■ WHAT IS EXPECTED ■
Resume the biography of Pippa Nixon, picking up after its last sentence.

■ PAGE EXCERPT ■

*** Begin section ***

- Born: 1980 (age 45–46) England
- Occupation: Actress
- Years active: 2007 to present

= Pippa Nixon =

British actress (born 1980)

Pippa Nixon (born 1980) is an English actress. She trained at Manchester School of Theatre.

Nixon has had numerous roles in film and television as well as recording drama for BBC Radio, but she is best known for her critically acclaimed theatre work. During her early successful stage career, she took on a mixture of roles in both contemporary and classical writing. In 2011, after stints at Shakespeare's Globe where she was commended in the Ian Charleson Awards for her portrayal of Jessica in The Merchant of Venice, Nixon moved to the Royal Shakespeare Company to take on a number of lead roles.
At the end of 2013, Lyn Gardner writing in The Guardian asked 'could your Shakespearean performance of the year be Pippa Nixon's deliciously giddy Rosalind in As You Like It at the RSC?'

==Early theatre career==

In 2007, Nixon was cast by director Maria Aberg for the Royal Shakespeare Company in Roy Williams’ Days of Significance which played at the Swan Theatre in Stratford-Upon-Avon before moving to the Tricycle Theatre in London. The production was based on Much Ado About Nothing and was commissioned by the Royal Shakespeare Company.

*** End section ***

Saved entries:
*** Begin section ***

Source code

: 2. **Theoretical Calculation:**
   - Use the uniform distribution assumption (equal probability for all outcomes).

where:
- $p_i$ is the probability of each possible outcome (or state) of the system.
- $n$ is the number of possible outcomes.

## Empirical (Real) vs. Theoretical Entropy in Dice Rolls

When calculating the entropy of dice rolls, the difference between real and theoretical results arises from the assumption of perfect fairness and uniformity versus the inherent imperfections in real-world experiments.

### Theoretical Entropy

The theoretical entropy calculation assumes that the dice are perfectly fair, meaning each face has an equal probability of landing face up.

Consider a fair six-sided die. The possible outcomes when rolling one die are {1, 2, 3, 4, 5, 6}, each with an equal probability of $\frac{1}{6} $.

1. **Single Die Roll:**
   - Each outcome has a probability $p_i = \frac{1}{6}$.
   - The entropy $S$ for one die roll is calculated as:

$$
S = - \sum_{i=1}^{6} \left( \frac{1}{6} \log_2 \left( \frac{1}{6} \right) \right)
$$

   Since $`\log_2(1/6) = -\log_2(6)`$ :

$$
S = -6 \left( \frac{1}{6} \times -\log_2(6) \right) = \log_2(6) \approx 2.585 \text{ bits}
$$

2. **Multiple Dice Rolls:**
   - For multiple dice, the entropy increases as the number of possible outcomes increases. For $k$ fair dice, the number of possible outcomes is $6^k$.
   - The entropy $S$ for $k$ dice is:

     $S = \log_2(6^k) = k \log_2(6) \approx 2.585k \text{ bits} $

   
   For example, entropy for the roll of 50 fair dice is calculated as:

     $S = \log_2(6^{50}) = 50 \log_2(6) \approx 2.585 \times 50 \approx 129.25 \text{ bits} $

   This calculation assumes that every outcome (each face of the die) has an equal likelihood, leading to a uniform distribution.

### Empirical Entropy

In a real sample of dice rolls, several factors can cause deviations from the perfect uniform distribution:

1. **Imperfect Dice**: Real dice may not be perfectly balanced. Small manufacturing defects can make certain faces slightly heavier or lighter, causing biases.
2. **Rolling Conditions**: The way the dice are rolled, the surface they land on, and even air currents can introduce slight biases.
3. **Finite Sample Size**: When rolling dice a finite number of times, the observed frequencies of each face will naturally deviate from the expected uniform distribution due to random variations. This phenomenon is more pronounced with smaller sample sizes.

*** End section ***

■ EXPECTED OUTPUT ■
Following the success of Days of Significance, Nixon worked at Shakespeare's Globe in London, where she was commended in the prestigious Ian Charleson Awards for her portrayal of Jessica in The Merchant of Venice. A year later, in 2008, Nixon was cast in Jonathan Munby's Midsummer Night’s Dream, in which she played Hermia, and in the same year, she was also re-united with Roy Williams on his new play Joe Guy at the Soho Theatre.

In mid-2009, Nixon worked with Brooke Kinsella in S-27, and in 2010 the two collaborated again in the Soho Theatre production of Bea. The play was written for Kinsella by director and playwright Mick Gordon after he saw her performance in S-27 the previous year.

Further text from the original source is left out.